— Pourvu que ça dure !
— Ça durera parce que je suis amoureux,
— Vous ? Allons donc !
— Pas de celle-là, d’une autre.
— Montarès, vous êtes une énigme. Expliquez-vous encore… qu’est-ce que l’amour vient faire dans votre cas ?
Un instant je regarde cet homme très franc, pas jaloux à la mauvaise manière des mâles entre eux, mais qui croit peut-être qu’il existe des cas et qu’on peut classer chaque individu par l’étude de ses manies ou de ses tares. C’est un scientifique.
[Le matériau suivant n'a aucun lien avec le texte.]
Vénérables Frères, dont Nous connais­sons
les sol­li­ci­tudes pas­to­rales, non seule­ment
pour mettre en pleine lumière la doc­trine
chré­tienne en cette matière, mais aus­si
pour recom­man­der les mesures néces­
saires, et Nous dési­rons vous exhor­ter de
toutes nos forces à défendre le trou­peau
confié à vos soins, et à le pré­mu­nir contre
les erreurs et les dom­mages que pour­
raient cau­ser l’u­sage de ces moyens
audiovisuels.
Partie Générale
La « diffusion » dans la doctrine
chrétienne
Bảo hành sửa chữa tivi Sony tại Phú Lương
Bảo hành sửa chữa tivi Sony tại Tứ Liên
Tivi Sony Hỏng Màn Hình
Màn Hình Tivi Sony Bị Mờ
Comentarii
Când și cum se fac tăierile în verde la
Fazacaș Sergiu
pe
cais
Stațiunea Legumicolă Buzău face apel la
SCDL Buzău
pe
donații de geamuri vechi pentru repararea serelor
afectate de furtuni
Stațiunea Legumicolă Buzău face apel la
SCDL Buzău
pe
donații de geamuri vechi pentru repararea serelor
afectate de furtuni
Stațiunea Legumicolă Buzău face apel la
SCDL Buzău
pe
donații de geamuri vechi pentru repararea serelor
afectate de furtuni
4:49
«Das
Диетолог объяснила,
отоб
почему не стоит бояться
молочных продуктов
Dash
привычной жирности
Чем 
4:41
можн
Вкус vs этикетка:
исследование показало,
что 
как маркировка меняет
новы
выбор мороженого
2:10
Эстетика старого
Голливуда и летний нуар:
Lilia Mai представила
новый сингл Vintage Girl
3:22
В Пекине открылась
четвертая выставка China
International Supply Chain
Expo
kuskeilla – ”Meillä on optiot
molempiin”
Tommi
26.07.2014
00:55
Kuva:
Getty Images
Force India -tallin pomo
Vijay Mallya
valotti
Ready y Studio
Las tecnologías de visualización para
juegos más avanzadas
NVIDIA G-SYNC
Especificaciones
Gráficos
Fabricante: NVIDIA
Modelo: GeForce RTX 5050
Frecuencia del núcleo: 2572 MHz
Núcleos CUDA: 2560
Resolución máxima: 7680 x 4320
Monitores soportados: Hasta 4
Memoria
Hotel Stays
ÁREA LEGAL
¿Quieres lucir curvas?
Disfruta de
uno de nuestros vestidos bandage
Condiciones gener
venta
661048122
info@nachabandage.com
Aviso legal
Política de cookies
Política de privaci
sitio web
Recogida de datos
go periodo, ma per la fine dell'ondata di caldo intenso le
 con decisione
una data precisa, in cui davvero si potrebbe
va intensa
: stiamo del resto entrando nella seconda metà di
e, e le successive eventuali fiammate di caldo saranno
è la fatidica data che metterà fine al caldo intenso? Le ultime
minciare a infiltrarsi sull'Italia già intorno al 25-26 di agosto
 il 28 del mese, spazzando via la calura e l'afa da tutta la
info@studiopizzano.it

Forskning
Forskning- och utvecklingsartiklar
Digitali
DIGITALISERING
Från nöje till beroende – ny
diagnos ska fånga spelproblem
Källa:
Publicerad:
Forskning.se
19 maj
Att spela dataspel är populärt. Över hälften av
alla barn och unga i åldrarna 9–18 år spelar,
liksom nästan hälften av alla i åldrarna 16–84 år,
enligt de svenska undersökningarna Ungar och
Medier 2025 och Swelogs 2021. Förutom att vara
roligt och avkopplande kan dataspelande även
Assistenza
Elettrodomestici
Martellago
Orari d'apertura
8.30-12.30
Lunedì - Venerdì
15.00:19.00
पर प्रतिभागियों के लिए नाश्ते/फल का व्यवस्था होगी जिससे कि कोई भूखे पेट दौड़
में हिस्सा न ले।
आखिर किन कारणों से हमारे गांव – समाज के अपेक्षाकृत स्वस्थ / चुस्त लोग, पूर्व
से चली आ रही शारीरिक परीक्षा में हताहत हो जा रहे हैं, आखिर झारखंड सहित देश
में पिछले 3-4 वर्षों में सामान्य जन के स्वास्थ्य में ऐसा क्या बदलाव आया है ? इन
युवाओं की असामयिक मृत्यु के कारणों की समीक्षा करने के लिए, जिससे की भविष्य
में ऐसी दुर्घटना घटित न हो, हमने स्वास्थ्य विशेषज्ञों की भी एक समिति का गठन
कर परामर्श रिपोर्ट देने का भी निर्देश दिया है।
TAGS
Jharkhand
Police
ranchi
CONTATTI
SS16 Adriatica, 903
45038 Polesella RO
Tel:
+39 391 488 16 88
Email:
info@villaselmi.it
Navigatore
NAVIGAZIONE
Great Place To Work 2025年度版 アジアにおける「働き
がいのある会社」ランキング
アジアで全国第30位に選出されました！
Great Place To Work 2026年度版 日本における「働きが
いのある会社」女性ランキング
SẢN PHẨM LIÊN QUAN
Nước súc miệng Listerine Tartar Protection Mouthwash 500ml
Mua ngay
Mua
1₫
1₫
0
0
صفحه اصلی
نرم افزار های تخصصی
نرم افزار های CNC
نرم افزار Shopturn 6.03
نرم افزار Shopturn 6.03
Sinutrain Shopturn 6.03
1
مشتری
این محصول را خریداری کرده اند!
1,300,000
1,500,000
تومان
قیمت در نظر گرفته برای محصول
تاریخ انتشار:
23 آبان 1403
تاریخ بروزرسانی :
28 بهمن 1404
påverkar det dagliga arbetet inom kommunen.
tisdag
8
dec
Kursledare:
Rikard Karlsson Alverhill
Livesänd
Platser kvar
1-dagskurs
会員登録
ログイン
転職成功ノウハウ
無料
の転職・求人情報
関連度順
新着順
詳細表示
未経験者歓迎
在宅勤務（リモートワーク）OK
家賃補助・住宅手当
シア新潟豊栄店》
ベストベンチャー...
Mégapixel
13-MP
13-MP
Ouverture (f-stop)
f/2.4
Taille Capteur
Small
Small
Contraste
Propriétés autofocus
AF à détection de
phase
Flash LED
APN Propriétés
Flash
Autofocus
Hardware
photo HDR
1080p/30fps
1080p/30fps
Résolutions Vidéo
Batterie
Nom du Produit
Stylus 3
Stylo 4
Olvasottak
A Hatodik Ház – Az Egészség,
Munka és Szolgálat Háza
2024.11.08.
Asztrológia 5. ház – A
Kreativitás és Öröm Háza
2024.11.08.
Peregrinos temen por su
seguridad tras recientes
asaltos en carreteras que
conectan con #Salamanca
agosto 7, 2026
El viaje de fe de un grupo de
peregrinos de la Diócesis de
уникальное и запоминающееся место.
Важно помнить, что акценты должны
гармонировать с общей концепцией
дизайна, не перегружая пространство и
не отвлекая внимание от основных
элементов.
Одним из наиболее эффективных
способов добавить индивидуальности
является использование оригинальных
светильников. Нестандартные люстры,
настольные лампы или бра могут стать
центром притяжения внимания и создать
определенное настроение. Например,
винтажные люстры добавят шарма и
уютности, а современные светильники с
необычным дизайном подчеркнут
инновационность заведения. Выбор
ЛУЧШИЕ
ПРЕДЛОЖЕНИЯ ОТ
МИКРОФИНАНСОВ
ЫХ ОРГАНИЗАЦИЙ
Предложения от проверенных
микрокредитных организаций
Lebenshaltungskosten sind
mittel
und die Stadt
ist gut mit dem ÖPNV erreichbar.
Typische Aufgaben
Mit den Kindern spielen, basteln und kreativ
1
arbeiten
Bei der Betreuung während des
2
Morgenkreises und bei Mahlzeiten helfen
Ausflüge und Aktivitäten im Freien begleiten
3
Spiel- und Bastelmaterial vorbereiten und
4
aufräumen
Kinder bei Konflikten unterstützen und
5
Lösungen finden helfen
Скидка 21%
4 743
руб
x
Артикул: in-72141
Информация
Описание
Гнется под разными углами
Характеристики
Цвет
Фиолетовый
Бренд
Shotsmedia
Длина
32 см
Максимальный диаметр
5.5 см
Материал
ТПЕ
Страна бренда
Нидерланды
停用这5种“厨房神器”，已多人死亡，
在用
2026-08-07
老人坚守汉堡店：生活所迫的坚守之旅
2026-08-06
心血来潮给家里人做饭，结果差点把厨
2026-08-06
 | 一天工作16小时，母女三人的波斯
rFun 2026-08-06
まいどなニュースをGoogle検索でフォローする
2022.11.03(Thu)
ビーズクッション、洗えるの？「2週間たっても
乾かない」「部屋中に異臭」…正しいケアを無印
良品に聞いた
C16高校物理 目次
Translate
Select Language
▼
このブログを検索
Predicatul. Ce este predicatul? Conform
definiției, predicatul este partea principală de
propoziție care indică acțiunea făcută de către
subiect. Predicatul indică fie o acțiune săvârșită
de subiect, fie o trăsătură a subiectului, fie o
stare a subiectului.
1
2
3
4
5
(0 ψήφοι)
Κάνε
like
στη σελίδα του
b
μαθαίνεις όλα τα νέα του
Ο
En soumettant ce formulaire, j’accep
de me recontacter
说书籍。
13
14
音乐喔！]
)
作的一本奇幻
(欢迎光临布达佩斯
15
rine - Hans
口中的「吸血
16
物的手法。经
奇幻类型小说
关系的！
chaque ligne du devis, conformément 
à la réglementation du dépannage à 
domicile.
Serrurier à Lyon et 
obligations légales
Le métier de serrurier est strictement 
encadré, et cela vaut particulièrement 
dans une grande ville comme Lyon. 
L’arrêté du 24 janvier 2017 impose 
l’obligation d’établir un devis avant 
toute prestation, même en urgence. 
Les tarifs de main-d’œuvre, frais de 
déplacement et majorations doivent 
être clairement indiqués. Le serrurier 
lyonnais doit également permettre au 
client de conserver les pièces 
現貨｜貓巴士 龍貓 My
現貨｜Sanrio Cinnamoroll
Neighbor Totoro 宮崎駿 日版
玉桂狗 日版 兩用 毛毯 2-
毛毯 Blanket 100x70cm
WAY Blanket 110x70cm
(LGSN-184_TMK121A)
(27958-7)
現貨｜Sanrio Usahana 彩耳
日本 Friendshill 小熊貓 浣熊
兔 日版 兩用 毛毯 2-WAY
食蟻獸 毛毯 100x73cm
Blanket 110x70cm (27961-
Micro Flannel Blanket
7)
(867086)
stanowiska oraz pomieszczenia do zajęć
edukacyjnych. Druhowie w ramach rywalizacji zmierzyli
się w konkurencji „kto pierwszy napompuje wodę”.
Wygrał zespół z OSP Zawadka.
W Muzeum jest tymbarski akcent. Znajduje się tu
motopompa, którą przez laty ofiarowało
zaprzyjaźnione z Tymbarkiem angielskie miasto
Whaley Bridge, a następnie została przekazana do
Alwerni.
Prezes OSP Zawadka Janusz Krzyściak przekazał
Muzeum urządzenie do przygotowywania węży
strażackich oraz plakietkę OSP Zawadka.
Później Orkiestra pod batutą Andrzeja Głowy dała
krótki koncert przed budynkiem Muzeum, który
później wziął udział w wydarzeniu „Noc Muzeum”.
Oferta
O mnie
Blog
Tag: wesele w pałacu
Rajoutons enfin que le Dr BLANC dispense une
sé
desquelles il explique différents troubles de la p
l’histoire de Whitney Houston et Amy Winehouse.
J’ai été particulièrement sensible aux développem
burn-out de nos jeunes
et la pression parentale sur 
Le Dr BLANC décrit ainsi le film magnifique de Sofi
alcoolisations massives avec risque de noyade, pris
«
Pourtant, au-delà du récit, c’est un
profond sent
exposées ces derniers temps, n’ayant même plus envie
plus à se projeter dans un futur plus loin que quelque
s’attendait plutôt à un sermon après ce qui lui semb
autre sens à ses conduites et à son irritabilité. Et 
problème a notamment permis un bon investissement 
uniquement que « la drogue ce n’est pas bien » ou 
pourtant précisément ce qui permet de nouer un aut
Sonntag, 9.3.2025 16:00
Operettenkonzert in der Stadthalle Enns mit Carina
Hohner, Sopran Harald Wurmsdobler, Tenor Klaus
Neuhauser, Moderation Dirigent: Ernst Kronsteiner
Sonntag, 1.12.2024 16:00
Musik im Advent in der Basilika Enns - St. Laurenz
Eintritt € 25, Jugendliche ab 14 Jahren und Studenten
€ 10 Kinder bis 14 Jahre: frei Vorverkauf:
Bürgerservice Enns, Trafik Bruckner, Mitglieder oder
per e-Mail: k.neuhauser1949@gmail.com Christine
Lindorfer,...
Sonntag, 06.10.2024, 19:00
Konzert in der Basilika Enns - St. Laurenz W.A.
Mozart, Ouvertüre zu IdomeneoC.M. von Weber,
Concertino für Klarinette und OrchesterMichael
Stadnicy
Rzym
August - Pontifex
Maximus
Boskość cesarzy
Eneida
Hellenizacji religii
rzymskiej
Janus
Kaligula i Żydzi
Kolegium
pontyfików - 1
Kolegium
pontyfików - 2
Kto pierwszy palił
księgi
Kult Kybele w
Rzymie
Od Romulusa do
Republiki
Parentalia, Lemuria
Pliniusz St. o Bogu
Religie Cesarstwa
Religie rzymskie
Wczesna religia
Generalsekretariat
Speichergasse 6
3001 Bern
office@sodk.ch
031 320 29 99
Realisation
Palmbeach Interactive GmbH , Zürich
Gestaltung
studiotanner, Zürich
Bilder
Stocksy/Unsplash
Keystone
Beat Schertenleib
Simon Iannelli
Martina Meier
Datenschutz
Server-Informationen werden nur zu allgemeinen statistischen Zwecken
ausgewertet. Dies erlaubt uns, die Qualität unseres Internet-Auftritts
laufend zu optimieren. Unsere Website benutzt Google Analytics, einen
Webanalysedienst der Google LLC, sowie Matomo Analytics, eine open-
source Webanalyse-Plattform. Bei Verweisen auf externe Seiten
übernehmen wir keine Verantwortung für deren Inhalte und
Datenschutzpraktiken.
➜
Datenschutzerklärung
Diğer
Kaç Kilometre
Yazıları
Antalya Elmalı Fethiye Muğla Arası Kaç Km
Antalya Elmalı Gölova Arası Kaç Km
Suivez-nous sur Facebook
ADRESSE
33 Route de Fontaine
— Boreuil, je vous scandalise, mais je ne veux pas en abuser. J’avoue : je suis plutôt un chaste. J’ai horreur du vice, horreur des histoires du genre de celles que vous me racontiez tout à l’heure. Le hasard m’a simplement repris ma femelle, et je ne suis plus qu’un pauvre mâle désemparé. Je crois que le couple erre à travers les siècles en se cherchant et qu’il ne se reforme que par un miracle des circonstances. Et c’est sans doute pour cela qu’on n’aime qu’une fois en toute connaissance de cause. Cela peut durer jusqu’à la mort, à la seule condition de ne pas survivre à la plénitude des sensations ou des sentiments. Il faudrait avoir le courage de tuer ou de se tuer. Remarquez, je vous prie, que le monde entier tourne autour du sujet. Toutes les légendes et toutes les religions en sont la preuve. Mais l’humanité a perdu le sens des sens et ne sait même pas ce qu’elle désire, parce qu’elle est appauvrie sous tous les rapports. Bientôt il vous faudra créer des maisons de santé pour les gens bien portants comme vous et moi, parce que les gens bien portants seront la terreur des autres. Ce seront les grands carnassiers perdus dans la forêt des appétits, justement anormaux. Il est anormal d’aimer l’argent, les honneurs, la coco et de parler perpétuellement pour ne rien dire, de se leurrer mutuellement sur toutes sortes de crimes que l’on commet au nom de toutes sortes de conventions sociales qui ne tiennent jamais devant les grands ouragans : la guerre ou la peste, la famine ou l’inondation. La puissance éternelle c’est l’amour. Si l’homme avait compris quelque chose à la vie qu’on lui donnait pour en jouir et non pas pour la diminuer au nom de je ne sais quel respect dit humain, il aurait, depuis beau jour, construit et le temple de l’esprit et le palais des grâces, nous serions plus heureux, nous vivrions plus longtemps, au moins plus fort. Le train de notre existence a déraillé, il déraillera jusqu’au précipice… puis, s’il reste un couple, des êtres jeunes, sains et qui auront tout oublié de l’enseignement trop professionnel des parents, alors pourra-t-on recommencer en beauté. Pour le moment ça me paraît devoir finir en laideur… Voulez-vous que nous prenions le café dans la serre, mon cher ami ?
Dans la serre, Boreuil contemple silencieusement la femme nue, boit son café par petits coups de gorge voluptueux et méditatifs.
— Finir en beauté ? Hum ! Si vous rencontriez, un soir de dépression physique, le modèle de cette étude-là, une fantaisie de votre trop riche imagination, votre chef-d’œuvre, certainement, pourriez-vous le reconnaître ? Tout est hasard dans la vie des amoureux ou des monstres de votre espèce.
Et mon invité part, de bonne heure, prétextant que je dois avoir besoin de sommeil.